Rogues & Vagabonds

theatre, film & tv past and present 2001-2008 & 2013…

Archive Review • AUGUSTA • New End Theatre, Hampstead • 2008

New_End_Theatre,_Hampstead,_London,_England-27June2008

Augusta, Alan Franks’s new play, which is at the New End Theatre Hampstead, is that seemingly rare breed nowadays, a quintessentially English play with an international cast. Set in the penthouse apartment of a successful writer of biographies, Augusta explores the relationship between a biographer and his fractured muse. It is an engaging, very witty play with that heady mix of comedy and dark, dark tragedy.

Patrick, whose writing quite literally furnishes his apartment – his plush bathroom courtesy of a book on the Rothschilds, his less-than-plush kitchen a book on Heseltine – has invited two of his ongoing projects to join him for an afternoon of canapés and candid conversation. One, Alfredo, a relatively recent project whose background appears to be a story of banana-republic rags-to-riches, the other, Augusta, an artist with whom Patrick has been professionally involved for over twenty years. The chance meeting between Alfredo and Augusta is not, however, all it seems.

Add to this the belated and unexpected arrival of Augusta’s young musician son Daniel and the stage is set for revelation, recrimination, retribution and, possibly, even respect. Patrick appears to succeed with a personal plan many years in the making.

Jonathan Rigby, an actor who made such an impression on West End audiences as Kenneth Horne in Round the Horne…Revisited, gives an excellently dead-pan delivery of Franks’s droll dialogue. Rigby’s characterization of the somewhat pompous Patrick, a public-school educated wordsmith whose Englishness appears in such stark contrast with the volatile Latinos he invites to his home, is warm and confident in its easy affectation. Glib one-liners trip off Patrick’s tongue as he attempts to calm the troubled water that he himself has conjured.

Patrick’s first guest, the sleazy Alfredo, is played with great gusto by George Savvides. Alfredo’s self-importance, his inexcusable vanity, plays easily into the hands of his biographer. With the arrival of Augusta, however, Alfredo’s true colours as a womanizing philanderer are blazoned for all to see.

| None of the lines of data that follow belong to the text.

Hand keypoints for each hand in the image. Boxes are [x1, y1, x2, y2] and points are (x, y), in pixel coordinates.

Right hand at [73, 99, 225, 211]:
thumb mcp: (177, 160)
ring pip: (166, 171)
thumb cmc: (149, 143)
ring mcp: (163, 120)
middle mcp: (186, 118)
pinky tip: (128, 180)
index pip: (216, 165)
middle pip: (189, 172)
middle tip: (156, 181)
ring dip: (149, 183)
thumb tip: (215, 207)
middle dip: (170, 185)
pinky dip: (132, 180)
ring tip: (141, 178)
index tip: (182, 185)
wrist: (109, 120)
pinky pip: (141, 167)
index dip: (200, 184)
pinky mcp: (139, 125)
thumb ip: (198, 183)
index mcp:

Antonia Frering, a Brazilian-born actor who, after many years in Paris, has now returned to Rio de Janeiro to star in a Brazilian soap opera, plays the tortured soul Augusta. Frering adds a physical beauty and emotional frailty to Augusta, whose life experience explains her professional artistic drive. Her motivation is the son she has nurtured through many hard years, the godson of Patrick.

Augusta’s son Daniel is, perhaps, the most sympathetic character in the play. James Palmer’s Daniel is endearing and believable, torn as he is between love for his mother and facing up to certain realities of life. Daniel must now confront a truth he knows will hurt his mother but which, ultimately, confirms his own identity and status. Palmer excels in this difficult role, drawing every nuance from the situation and the dialogue.

Directed by Chrys Salt, and a production by ‘Bare Boards…and a passion’, Augusta is seventy-five minutes of witty, energetic dialogue. On a tiny stage, the cast explore such deep issues that it can only briefly touch on the pain which underlies its premise. It is a play which should best be considered as an introduction to understanding problems endemic in South American politics for the last sixty years. Thought-provoking and witty, with an Englishness all of its own.